Return each line of the listing that contains the string "Process".
*** Exercise inputs ***
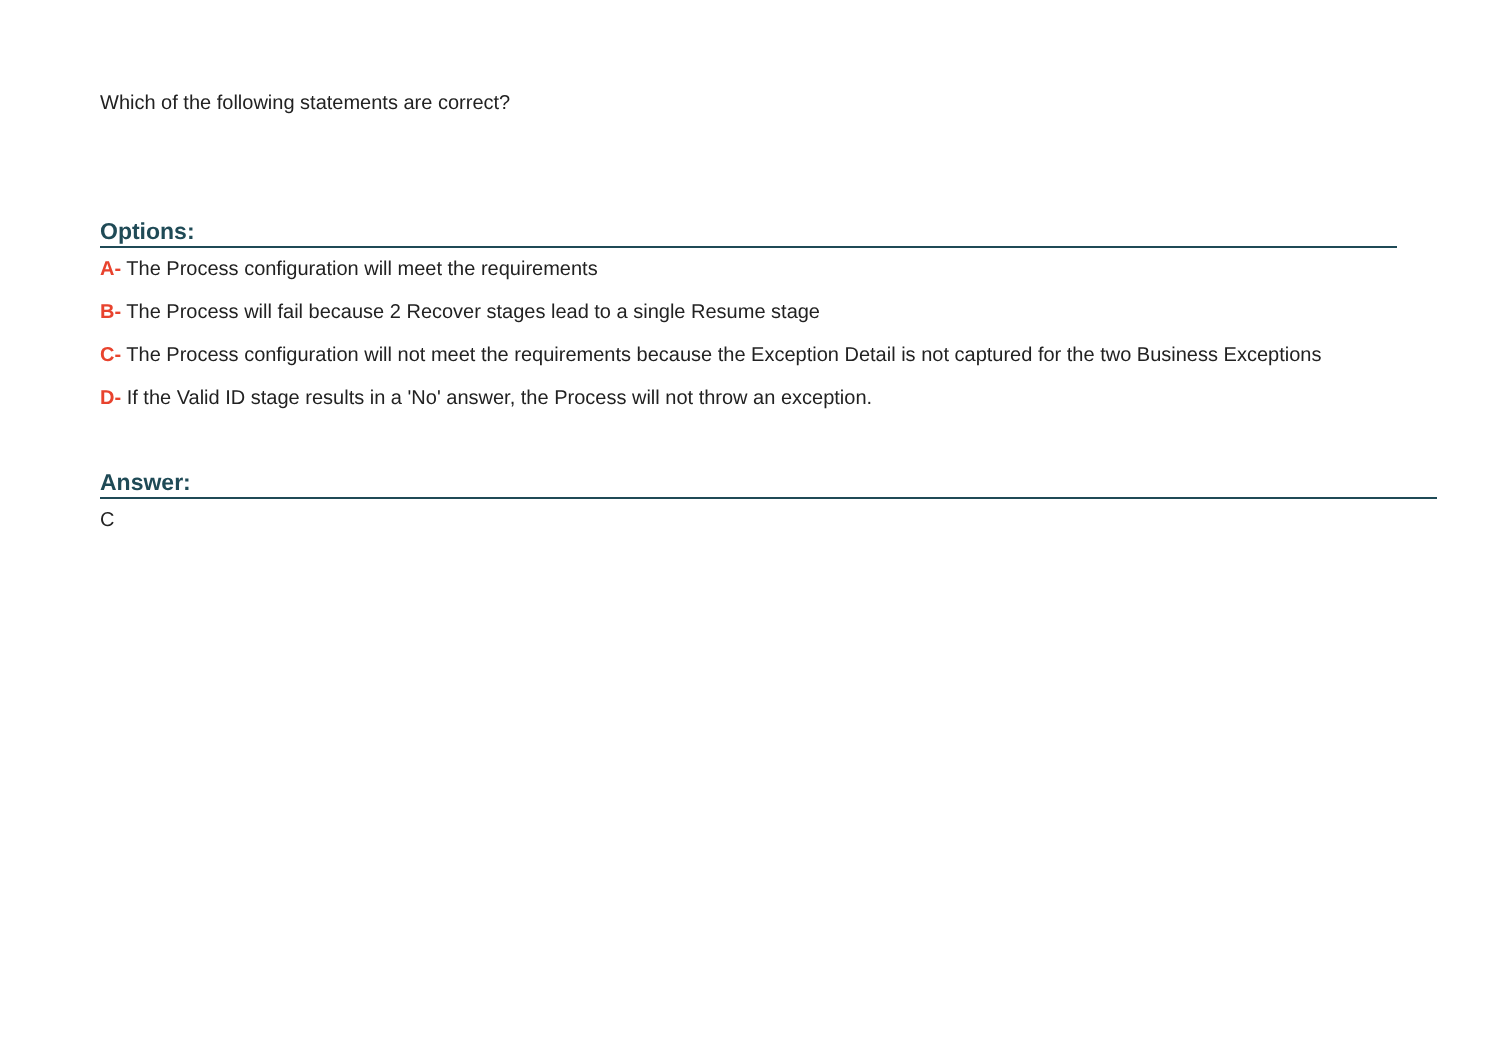Which of the following statements are correct?
Options:
A- The Process configuration will meet the requirements
B- The Process will fail because 2 Recover stages lead to a single Resume stage
C- The Process configuration will not meet the requirements because the Exception Detail is not captured for the two Business Exceptions
D- If the Valid ID stage results in a 'No' answer, the Process will not throw an exception.
Answer:
C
*** End of Exercise inputs ***
### Written solution
A- The Process configuration will meet the requirements
B- The Process will fail because 2 Recover stages lead to a single Resume stage
C- The Process configuration will not meet the requirements because the Exception Detail is not captured for the two Business Exceptions
D- If the Valid ID stage results in a 'No' answer, the Process will not throw an exception.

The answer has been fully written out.